At the core of convolutional neural networks (CNNs) is their ability to create abstract feature detectors automatically. If carefully combined, you can create a network which has layers of abstraction going from "is there an edge here" to "is there an eye here" to "is this a person".
From a neural network perspective, there is little different in training. You can simply treat each element of the convolution kernel as a weight as we did before. The backpropagation algorithm will automatically learn the correct values to describe the training data set.
CNNs apply a series of filters to the raw pixel data of an image to extract and learn higher-level features, which the model can then use for classification. They usually contain three components:
Convolutional layers, which apply a specified number of convolution filters to the image.
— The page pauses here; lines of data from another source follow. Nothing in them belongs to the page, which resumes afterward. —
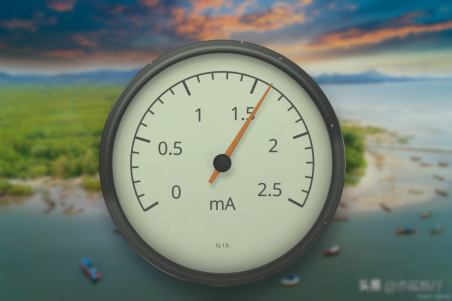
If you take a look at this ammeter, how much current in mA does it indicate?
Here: 1.6 mA
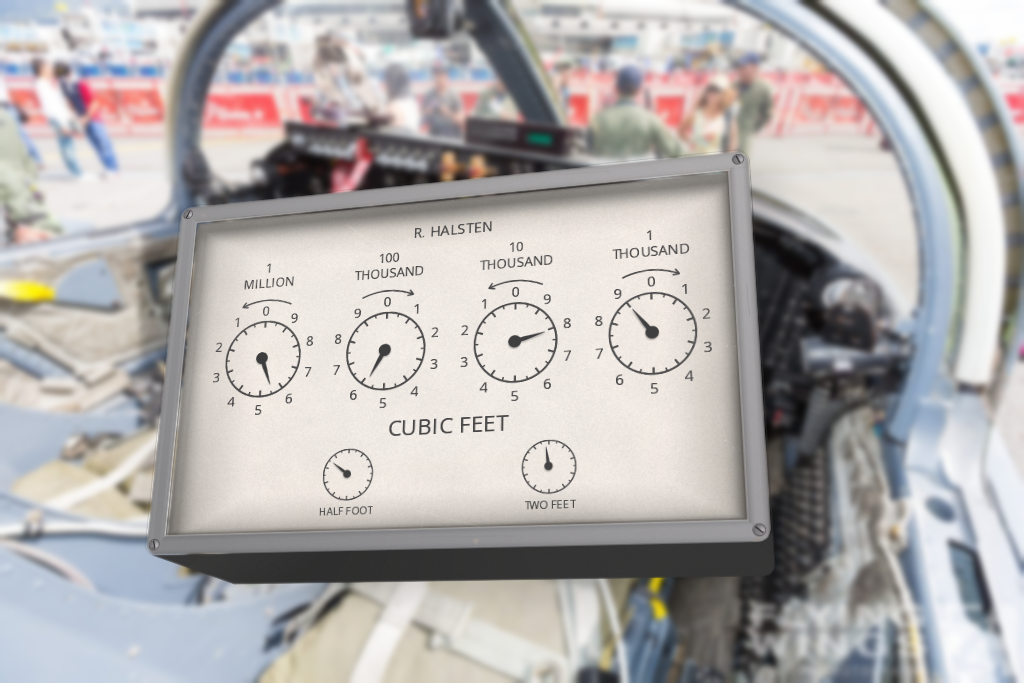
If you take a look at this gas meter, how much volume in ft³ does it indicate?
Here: 557900 ft³
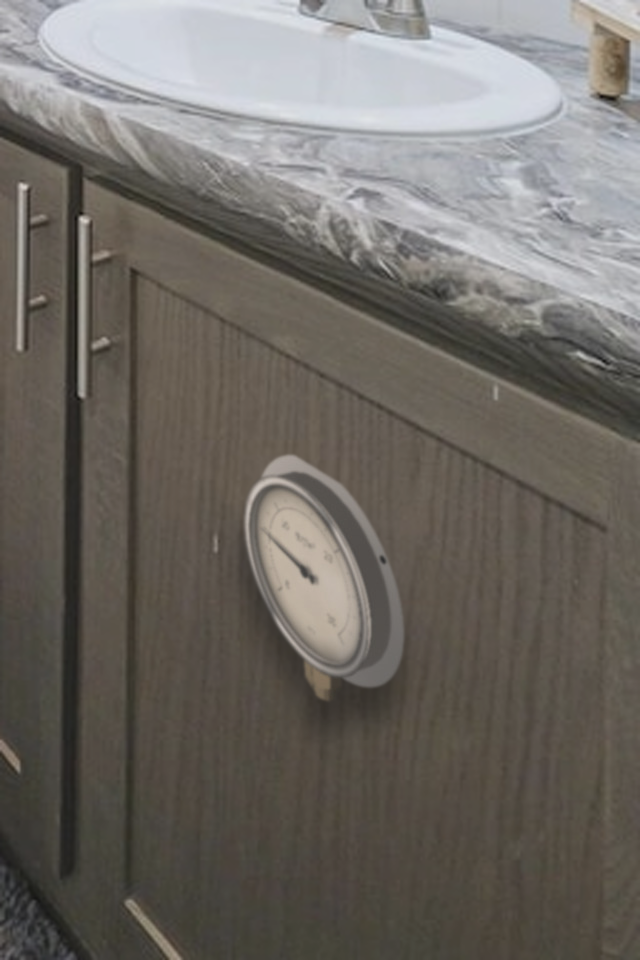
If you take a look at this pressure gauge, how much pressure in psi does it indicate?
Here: 6 psi
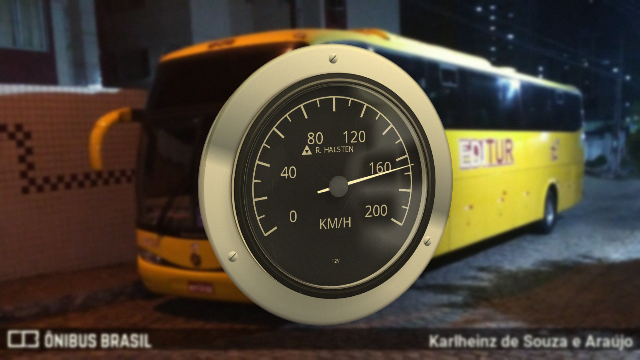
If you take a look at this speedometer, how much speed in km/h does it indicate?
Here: 165 km/h
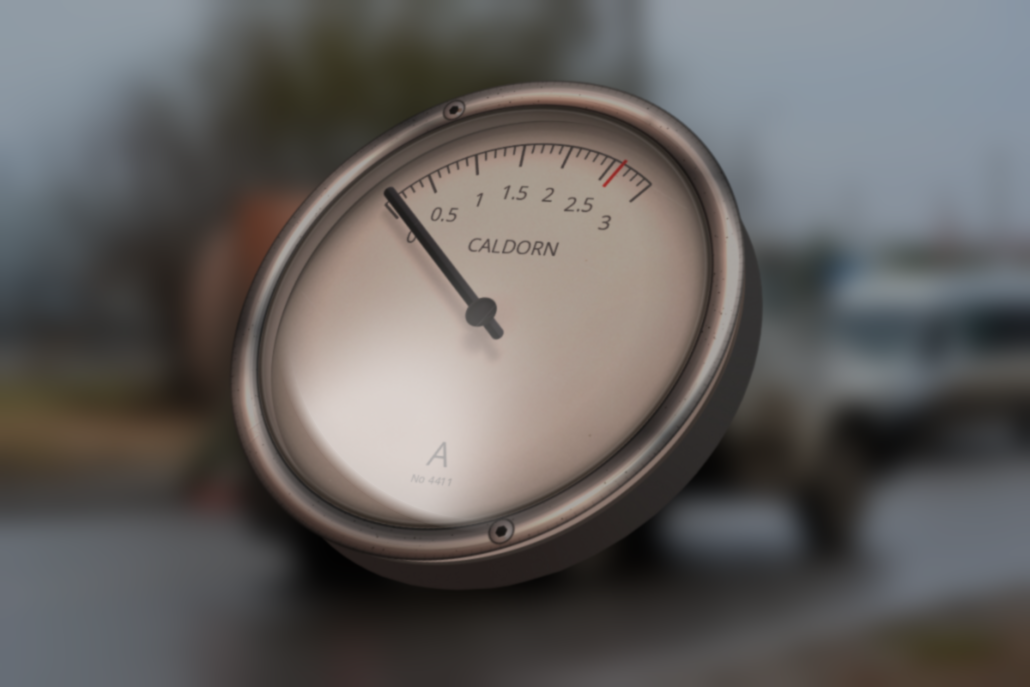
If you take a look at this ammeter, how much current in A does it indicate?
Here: 0.1 A
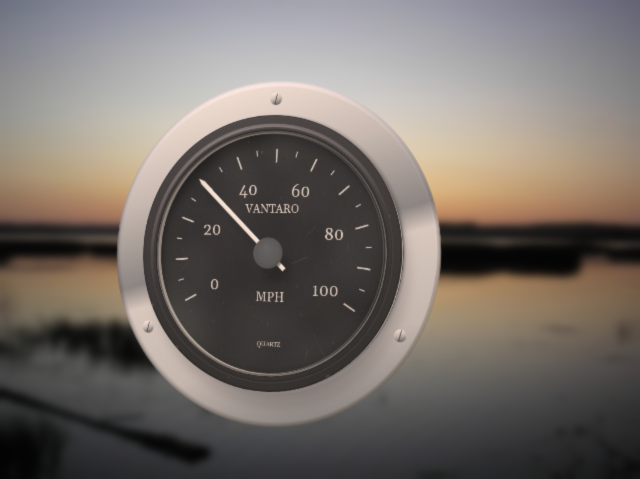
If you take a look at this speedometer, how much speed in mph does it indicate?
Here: 30 mph
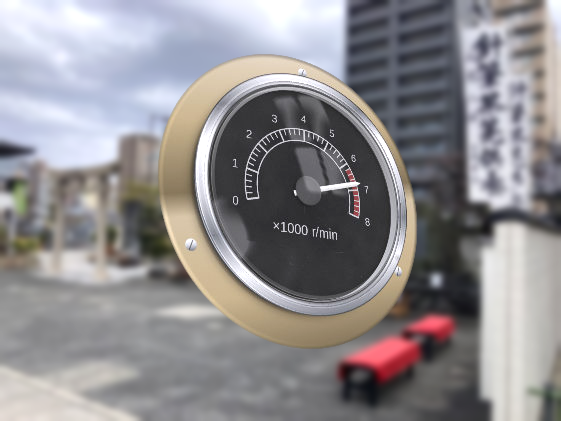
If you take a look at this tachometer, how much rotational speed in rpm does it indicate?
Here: 6800 rpm
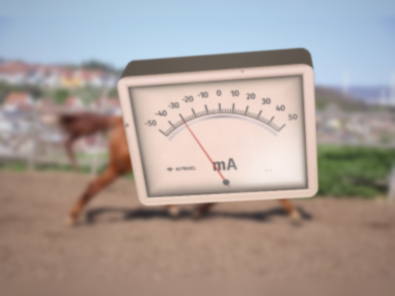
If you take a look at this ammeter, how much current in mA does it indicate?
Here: -30 mA
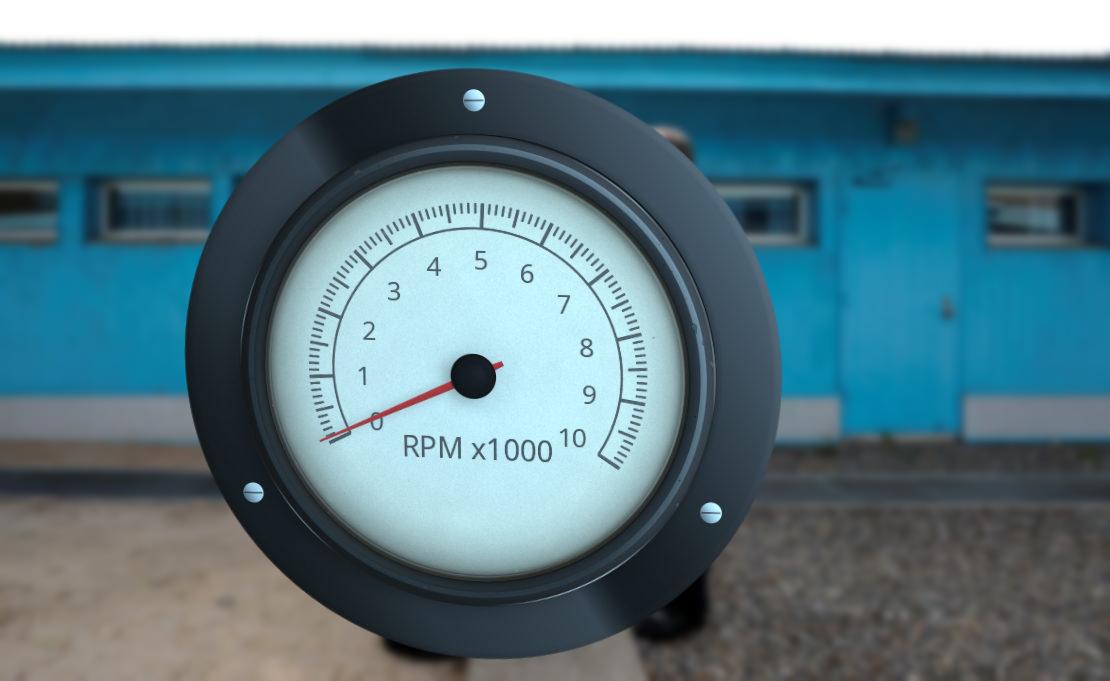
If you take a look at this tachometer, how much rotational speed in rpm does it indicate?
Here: 100 rpm
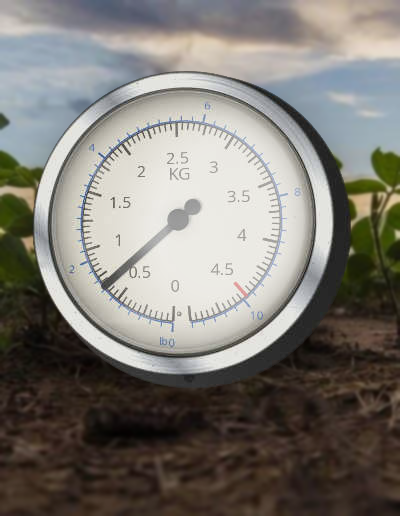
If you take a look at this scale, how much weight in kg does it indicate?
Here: 0.65 kg
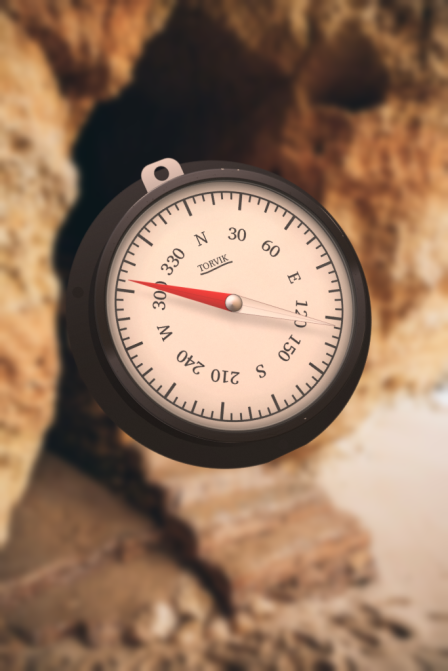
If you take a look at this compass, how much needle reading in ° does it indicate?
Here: 305 °
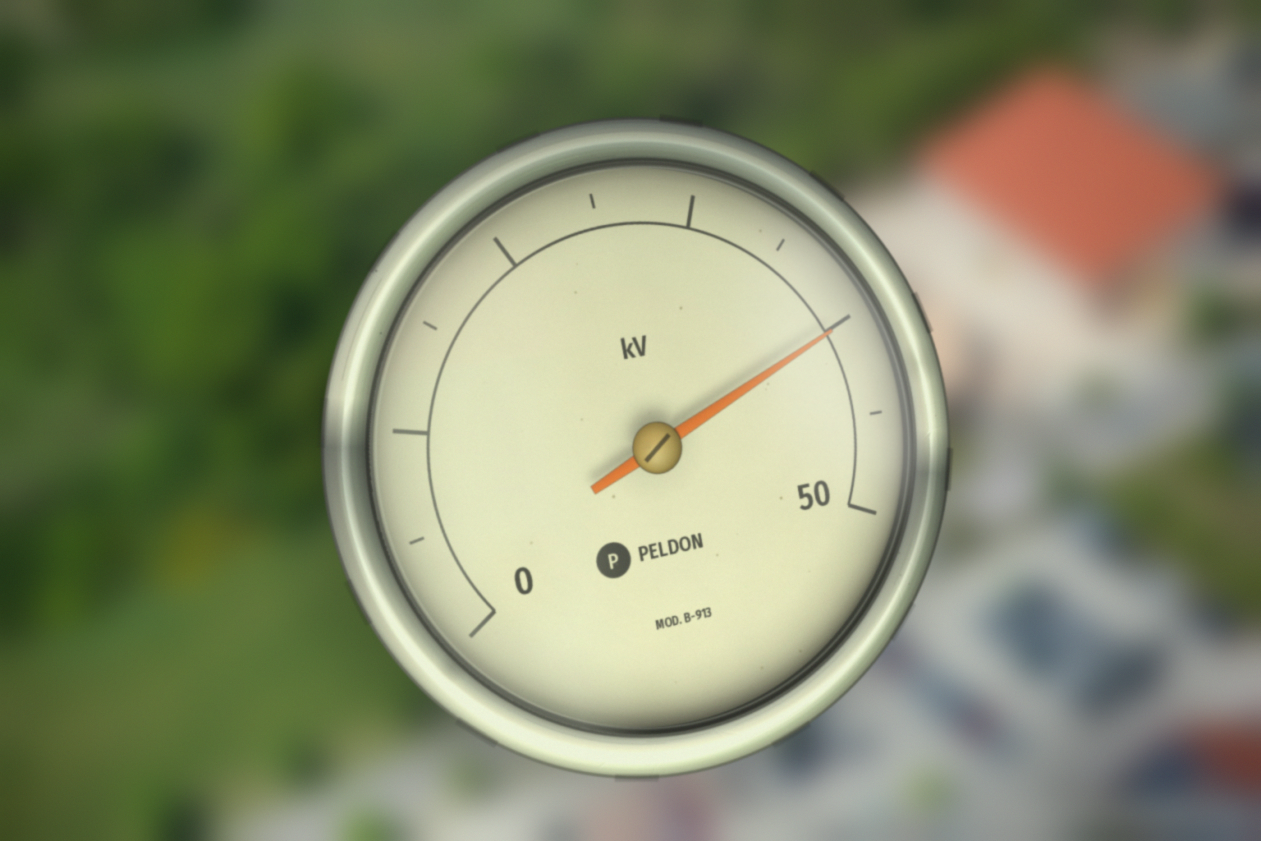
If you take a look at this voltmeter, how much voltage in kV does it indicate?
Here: 40 kV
For each subregion, the layer performs a set of mathematical operations to produce a single value in the output feature map.
Pooling layers, which downsample the image data extracted by the convolutional layers to reduce the dimensionality of the feature map in order to decrease processing time. A commonly used pooling algorithm is max pooling, which extracts subregions of the feature map (e.g., 2x2-pixel tiles), keeps their maximum value, and discards all other values.
Dense (fully connected) layers, which perform classification on the features extracted by the convolutional layers and downsampled by the pooling layers. In a dense layer, every node in the layer is connected to every node in the preceding layer.